[begin RECORDS SHOWN]

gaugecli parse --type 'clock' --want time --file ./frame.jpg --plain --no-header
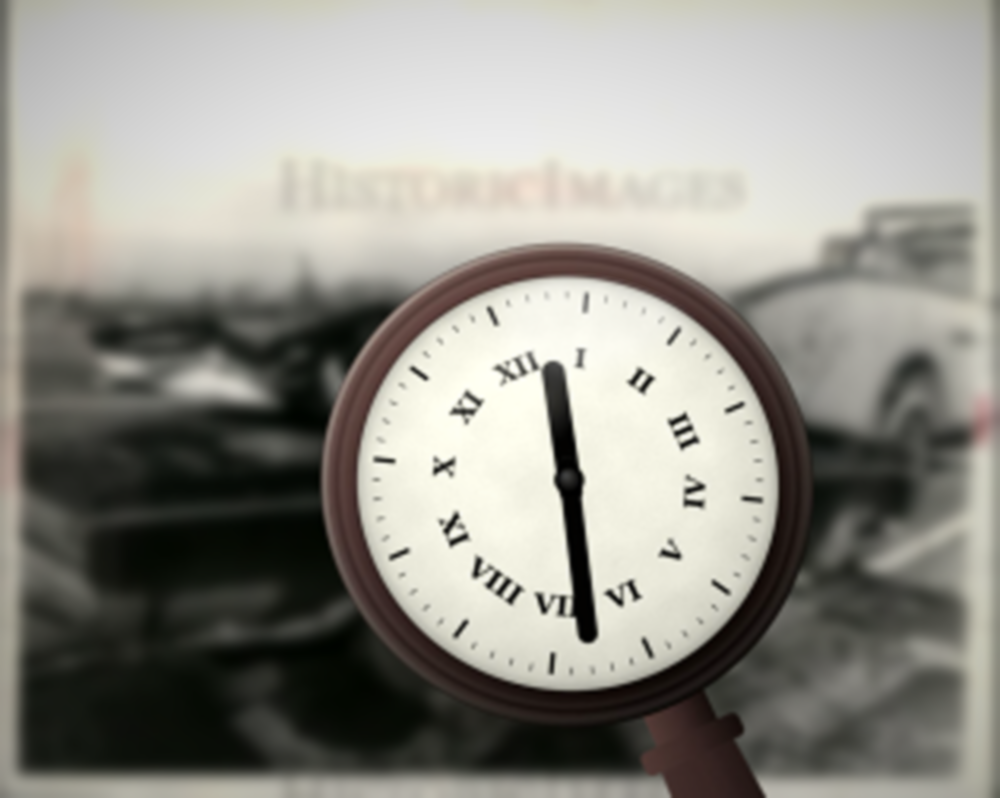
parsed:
12:33
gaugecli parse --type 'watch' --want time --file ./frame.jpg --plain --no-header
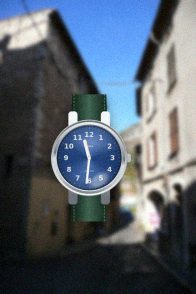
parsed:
11:31
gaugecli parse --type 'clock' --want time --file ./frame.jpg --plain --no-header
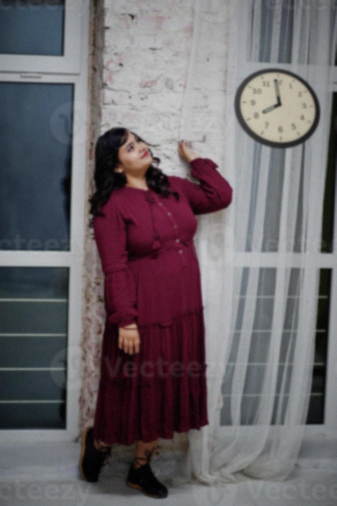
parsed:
7:59
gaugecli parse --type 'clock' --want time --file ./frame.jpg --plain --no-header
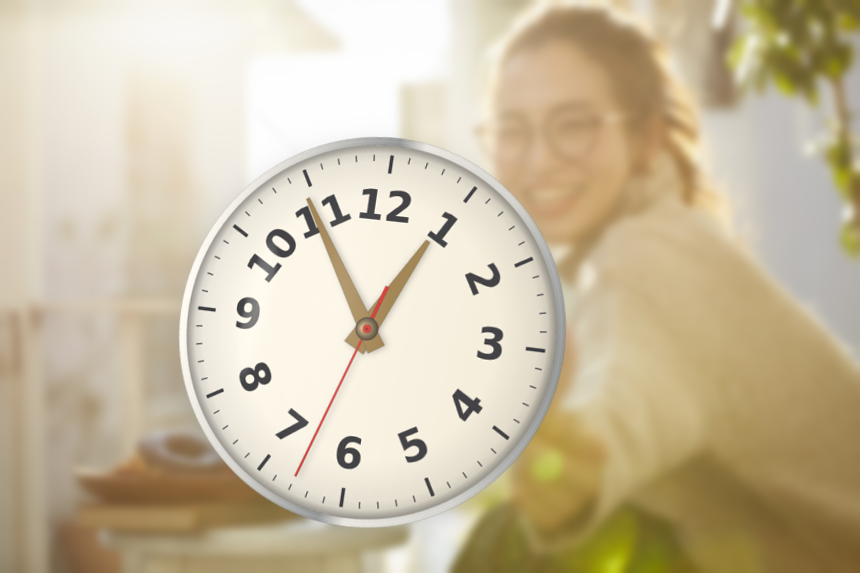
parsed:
12:54:33
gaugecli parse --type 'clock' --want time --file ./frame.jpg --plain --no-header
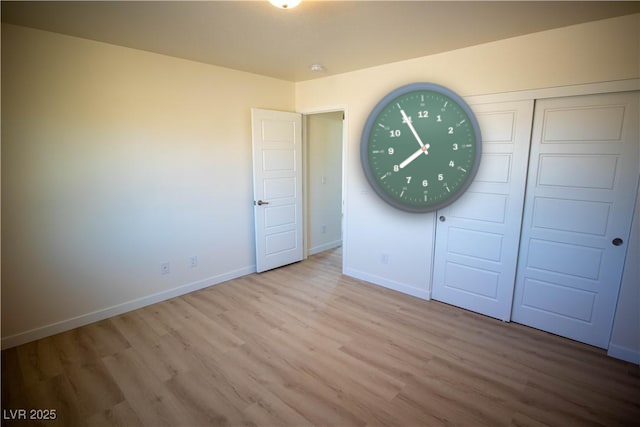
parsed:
7:55
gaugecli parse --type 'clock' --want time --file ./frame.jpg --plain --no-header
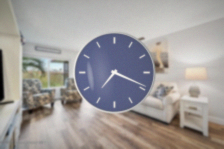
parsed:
7:19
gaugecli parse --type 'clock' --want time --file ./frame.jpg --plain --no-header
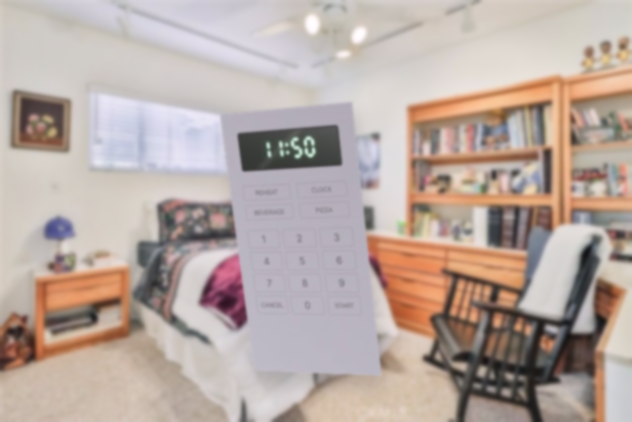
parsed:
11:50
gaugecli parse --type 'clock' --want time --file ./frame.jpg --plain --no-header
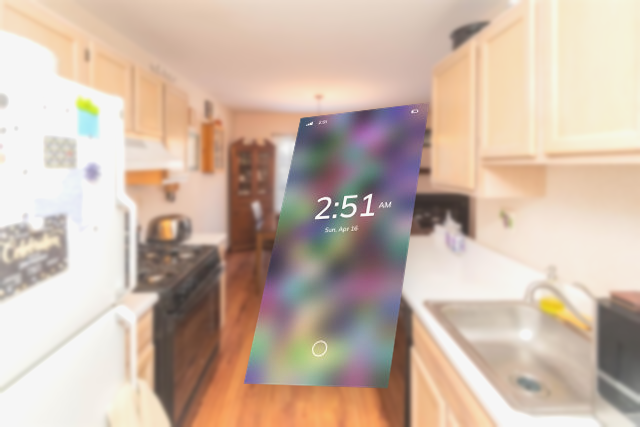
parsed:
2:51
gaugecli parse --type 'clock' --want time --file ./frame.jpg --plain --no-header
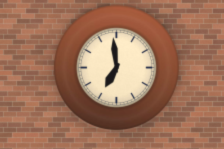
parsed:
6:59
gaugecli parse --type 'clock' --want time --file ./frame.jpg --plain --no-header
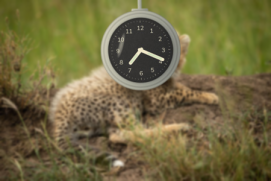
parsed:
7:19
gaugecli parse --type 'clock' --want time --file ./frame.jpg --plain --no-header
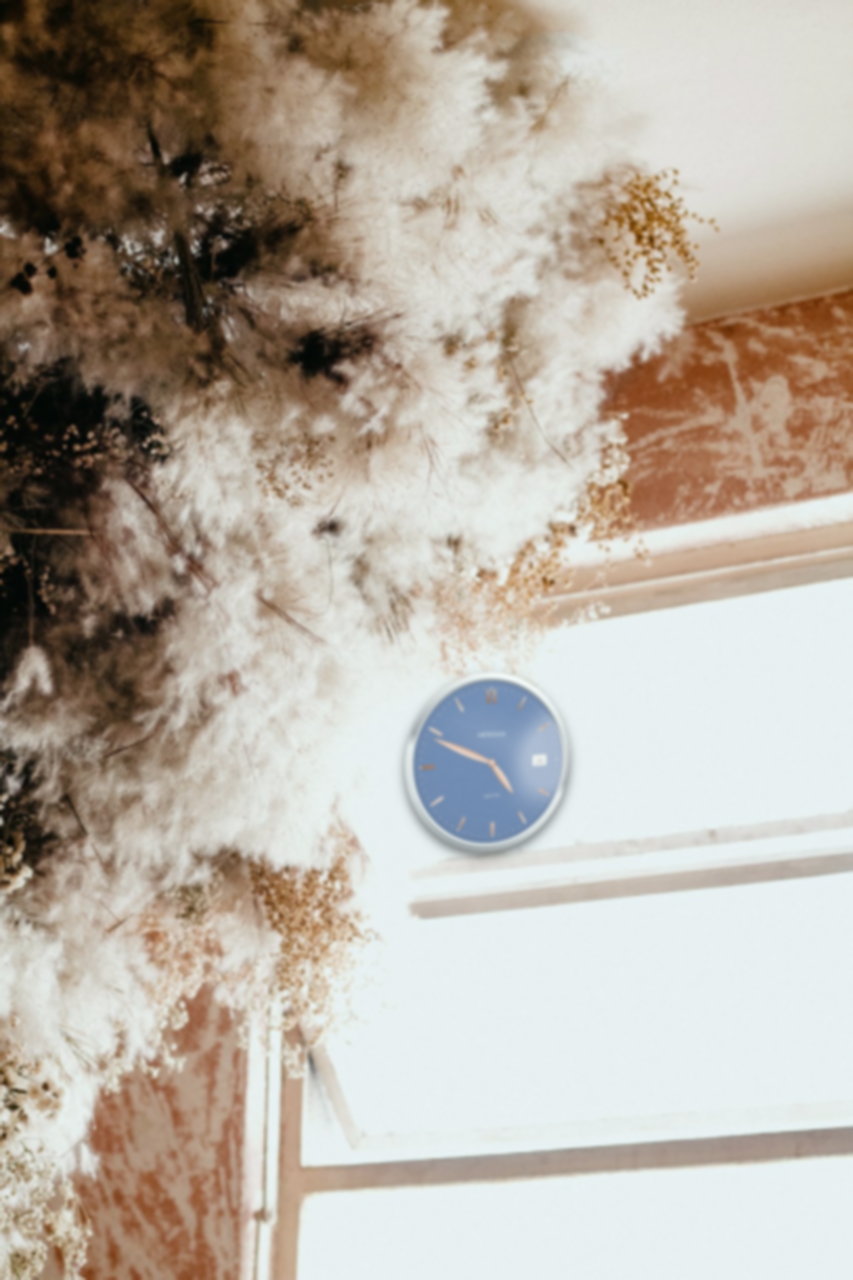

[end RECORDS SHOWN]

• **GIVEN PROBLEM**:
Retype every line of the items above character for character, leaving out the pictures.

• **FINAL RESULT**:
gaugecli parse --type 'clock' --want time --file ./frame.jpg --plain --no-header
parsed:
12:33
gaugecli parse --type 'watch' --want time --file ./frame.jpg --plain --no-header
parsed:
11:31
gaugecli parse --type 'clock' --want time --file ./frame.jpg --plain --no-header
parsed:
7:59
gaugecli parse --type 'clock' --want time --file ./frame.jpg --plain --no-header
parsed:
12:54:33
gaugecli parse --type 'clock' --want time --file ./frame.jpg --plain --no-header
parsed:
7:55
gaugecli parse --type 'clock' --want time --file ./frame.jpg --plain --no-header
parsed:
7:19
gaugecli parse --type 'clock' --want time --file ./frame.jpg --plain --no-header
parsed:
11:50
gaugecli parse --type 'clock' --want time --file ./frame.jpg --plain --no-header
parsed:
2:51
gaugecli parse --type 'clock' --want time --file ./frame.jpg --plain --no-header
parsed:
6:59
gaugecli parse --type 'clock' --want time --file ./frame.jpg --plain --no-header
parsed:
7:19
gaugecli parse --type 'clock' --want time --file ./frame.jpg --plain --no-header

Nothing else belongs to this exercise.